鲁厂长把食堂的彭师傅叫过来了,说要搞一个忆苦思甜的活动,要搞三天。
“这一天三顿的饭,就用野菜,苦团子,陈年糙米吧。记住,这是忆苦饭,不要加油盐,越难吃越好。”
这是很厂里很重要的活动,所有的员工跟家属都要参加。
要是敢吐出来,那就是思想教育有问题。
余凤敏在吃了两天的忆苦饭后,实在是受不了了。什么狗屁忆苦饭,这是要把人饿死,她当天晚上就回了家。
第三天她没去。
之后,受到了厂里的批评,这次是记过,要是下次,可就要当众批评了。
余凤敏憋屈极了。
“爸,我不想去机修厂了。”余凤敏,“那里太远了,我想离家近点,要不你给我找个离家近的轻闲的工作吧。”
余主任听到这话,一脸高兴,“没问题,小朱那边怎么想的?还要在机修厂吗?”两人分开可不好。
“我回头问问他。
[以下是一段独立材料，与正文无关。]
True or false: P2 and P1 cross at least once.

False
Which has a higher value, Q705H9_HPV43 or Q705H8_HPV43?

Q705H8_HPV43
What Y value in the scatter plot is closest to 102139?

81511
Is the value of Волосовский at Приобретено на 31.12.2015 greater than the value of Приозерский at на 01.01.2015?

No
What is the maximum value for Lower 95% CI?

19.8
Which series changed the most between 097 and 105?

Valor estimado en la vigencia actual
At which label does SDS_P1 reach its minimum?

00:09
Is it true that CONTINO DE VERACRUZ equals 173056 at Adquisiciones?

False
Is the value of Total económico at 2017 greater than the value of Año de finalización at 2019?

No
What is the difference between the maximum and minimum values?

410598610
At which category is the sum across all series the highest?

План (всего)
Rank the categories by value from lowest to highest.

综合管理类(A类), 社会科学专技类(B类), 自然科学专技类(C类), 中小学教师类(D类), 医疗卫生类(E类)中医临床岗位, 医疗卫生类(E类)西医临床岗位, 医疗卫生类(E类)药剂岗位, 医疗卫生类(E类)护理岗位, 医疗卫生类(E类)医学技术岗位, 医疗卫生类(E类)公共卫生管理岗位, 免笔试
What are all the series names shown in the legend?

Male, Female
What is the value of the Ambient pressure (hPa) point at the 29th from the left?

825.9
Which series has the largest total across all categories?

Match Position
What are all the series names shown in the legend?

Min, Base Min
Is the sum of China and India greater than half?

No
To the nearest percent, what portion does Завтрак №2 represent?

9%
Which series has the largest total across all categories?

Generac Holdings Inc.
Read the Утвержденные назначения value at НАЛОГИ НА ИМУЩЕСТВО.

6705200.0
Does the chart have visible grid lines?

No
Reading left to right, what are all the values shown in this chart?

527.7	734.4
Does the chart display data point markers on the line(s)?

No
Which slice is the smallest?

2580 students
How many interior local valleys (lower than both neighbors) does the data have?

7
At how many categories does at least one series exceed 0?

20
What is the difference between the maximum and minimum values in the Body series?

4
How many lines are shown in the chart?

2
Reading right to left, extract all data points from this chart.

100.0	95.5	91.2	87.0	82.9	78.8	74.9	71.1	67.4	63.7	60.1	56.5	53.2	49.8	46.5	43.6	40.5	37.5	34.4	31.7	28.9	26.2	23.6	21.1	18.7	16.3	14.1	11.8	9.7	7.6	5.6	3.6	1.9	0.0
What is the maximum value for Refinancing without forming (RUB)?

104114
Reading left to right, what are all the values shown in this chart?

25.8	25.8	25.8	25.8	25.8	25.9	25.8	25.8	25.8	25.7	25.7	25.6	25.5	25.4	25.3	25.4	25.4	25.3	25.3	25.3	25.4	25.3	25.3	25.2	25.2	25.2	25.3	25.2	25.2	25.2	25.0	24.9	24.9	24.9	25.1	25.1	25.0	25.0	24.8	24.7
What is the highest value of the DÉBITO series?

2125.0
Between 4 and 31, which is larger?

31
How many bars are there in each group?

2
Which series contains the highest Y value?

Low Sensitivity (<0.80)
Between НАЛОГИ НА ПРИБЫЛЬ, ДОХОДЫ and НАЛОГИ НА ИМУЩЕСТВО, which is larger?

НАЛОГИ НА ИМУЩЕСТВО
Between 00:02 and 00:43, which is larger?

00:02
”
余凤敏想着,杜思苦都去外地了,袁秀红也不在厂里,现在厂里也没什么让她留恋的了,何必要那边受这破罪。
至于分的房子,不就是一个两室吗。
等她爸给她找了新工作,难道新单位就不分房了?
四月中旬。
袁秀红收到了杜思苦的信,一共两封,是封是给她写的,另一封是让她转交给杜老三的。
袁秀红拆开了自己的那封信。
杜思苦在信上说,接下来她很忙,可能有很长一段时间不会写信过来了,不过不用担心她,她这边一切都好。
信中还写了一些她们大学生在机床厂实习的事。
那些胆大的大学生还有的把手指切了,好在及时送去医院,接上了。
虽然手指头没那么灵活,但是还能用。